A lotação do presídio já beirava a capacidade máxima do presídio nos anos 1980, quando o médico da unidade, Clodoaldo Pinilla, começou a trabalhar na unidade. “A população variava entre 1,6 mil e 1,8 mil presos. Chegou a 5,3 mil homens nos anos 2000. Com a violência aumentando, como é que fica a população? Só se prende e manda para cá”, afirmou o médico, que se orgulha de atender a todos os presos como pacientes. “Eu tenho de atender pacientes, o Estado é responsável por eles. Não sou juiz nem promotor. E eles sempre me tratam com o maior respeito”, disse Pinilla.
Segundo um dos policiais que escoltou a comitiva que acompanhou a ministra, cães também são usados na prevenção às fugas e por isso são estrategicamente posicionados nos vãos entre os pavilhões. Em 2014, o relatório do Mutirão Carcerário do CNJ recomendou ao governo do estado do Rio Grande do Sul que retirasse a Polícia Militar da função de custódia. Sugeriu também que fosse fixado um prazo máximo para a desocupação definitiva do presídio, reiterando decisão da Justiça do Rio Grande do Sul de 1995. Tanto as recomendações do CNJ como a decisão judicial vêm sendo ignoradas até o momento.
A direção do presídio admite que, devido principalmente à superlotação, consegue oferecer atividades de ressocialização apenas para 2 mil dos quase 5 mil presos do “Central”. Os demais são atendidos por psicoterapeutas, mas passam o dia ociosos e sem a oportunidade de remir a pena, que é reduzida em um dia a cada três trabalhados, de acordo com a lei. Segundo o relatório da última inspeção do Conselho Nacional de Política Criminal e Penitenciária (CNPCP), feita em 2012, “a maioria das atividades de trabalho desempenhadas pelos presos no interior das unidades dificilmente poderá ser aproveitada quando deixarem o cárcere, já que não objetiva o aprimoramento laboral do detento, motivo pelo qual, em regra, não são absorvidos pelo mercado de trabalho”.
A infraestrutura do local, construído em 1959, mostrou-se bastante deteriorada. Dos espaços acessados pela ministra Cármen Lúcia na visita, a exceção foi o setor de saúde, equipado com gabinetes odontológicos e farmácia abastecida.
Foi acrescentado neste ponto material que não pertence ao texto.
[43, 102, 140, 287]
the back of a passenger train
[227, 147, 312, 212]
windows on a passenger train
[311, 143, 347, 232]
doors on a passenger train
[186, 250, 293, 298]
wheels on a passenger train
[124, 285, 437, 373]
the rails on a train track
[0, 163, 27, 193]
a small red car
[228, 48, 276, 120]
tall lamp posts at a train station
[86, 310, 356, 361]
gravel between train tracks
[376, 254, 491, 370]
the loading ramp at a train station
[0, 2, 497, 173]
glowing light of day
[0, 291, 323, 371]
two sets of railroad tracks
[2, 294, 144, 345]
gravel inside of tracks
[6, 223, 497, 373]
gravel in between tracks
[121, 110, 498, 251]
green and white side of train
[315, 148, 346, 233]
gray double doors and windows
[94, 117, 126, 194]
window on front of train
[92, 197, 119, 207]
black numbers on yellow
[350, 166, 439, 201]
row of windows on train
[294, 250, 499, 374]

Em um dos pátios visitados foi possível observar calhas transbordando água suja que se acumulava nas caixas de esgoto, todas abertas, com espuma fétida salpicada do verde das fezes.
Após a visita, uma audiência pública foi realizada no Foro Central de Porto Alegre com representantes do sistema de justiça e da sociedade civil, entre os quais membros da Pastoral Carcerária, para colher propostas de melhoria para a situação prisional do Rio Grande do Sul. Entre as sugestões registradas pela presidente do CNJ e do STF, destacou-se um pedido por mais investimento no tratamento de dependentes químicos no sistema prisional.